Microsoft Windows Azure's Apache Hadoop
Microsoft has hired Hortonworks, a Yahoo! that specializes in Hadoop consulting spinoff) to help implement Windows Azure's Apache Hadoop or Azure Hadoop (HoA). Since December 14, 2011, HOA has entered the Community Technology rehearsal phase (CTP or private test) that only accepts invitations to join.
Prior to joining Hadoop, Microsoft relied on a graphics database developed by Microsoft Research and a High-performance Computing Attachment (LINQ to HPC) for large data analysis and processing (Dryad). The Azure CTP Hadoop provides a predefined Hadoop cluster selection from a small (four compute node with 4TB storage capacity) to an oversized (16TB 32-node), simplifying mapreduce operations. Adding CTP pre-release compute nodes or storage is not a charge.
Microsoft offers four examples of hadoop/mapreduce projects: Calculating the value of Pi л, performing terasort and WordCount benchmarks, and demonstrating how to write a MapReduce program for streaming data using the C # language.
HOA should be planning to implement new features and upgrade features in Windows Azure "Tide" in 2012 years. This upgrade will enable the HOA team to attract more testers for the CTP and may include Apache Hadoop for Windows Server 2008 R2, which is used for internal or private cloud computing and hybrid cloud implementation. At the end of 2011 and early 2012, Microsoft was actively working to reduce the cost of Windows Azure computing instance and storage; The azure release version of Hadoop pricing may also be competitive compared with Amazon Flex MapReduce.

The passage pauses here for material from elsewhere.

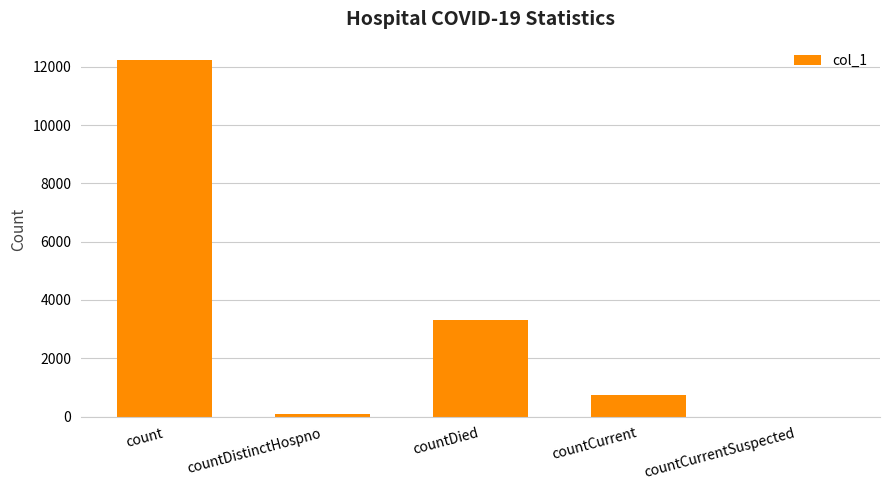

Where is the data nearest to the value 6127?

countDied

Big data means more to Hadoop and MapReduce
"In a world of big data, Hadoop/mapreduce will be a key development framework, but not the only one," said James Kobielus, a Forrester analyst, in a blog post. Microsoft also. NET Framework provides a CTP code-named "Cloud Numerics", which allows the development run team to perform digital intensive computing on large distributed datasets in Windows Azure.

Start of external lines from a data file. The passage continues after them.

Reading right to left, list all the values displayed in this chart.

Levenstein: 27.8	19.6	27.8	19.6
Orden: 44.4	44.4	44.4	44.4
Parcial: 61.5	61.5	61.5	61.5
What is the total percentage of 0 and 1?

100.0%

Microsoft Research also publishes the source code for implementing the analysis of Excel cloud computing data in Windows Azure and its "Daytona" project MapReduce iterative implementation. But there are indications that, for the foreseeable future, open source Apache Hadoop and its associated subprojects will dominate cloud computing hosting applications.
PAAs vendors that provide the most automated Hadoop, MapReduce and Hive implementations will receive the closest attention from large data scientists and data analysis practitioners. Microsoft is designed to configure Excel front-end for Business Intelligence (BI) applications, making the company's large data products more comfortable with the growing number of self-service BI users. At present, Amazon and Microsoft provide the most complete and automated cloud computing Hadoop large data Analysis Services.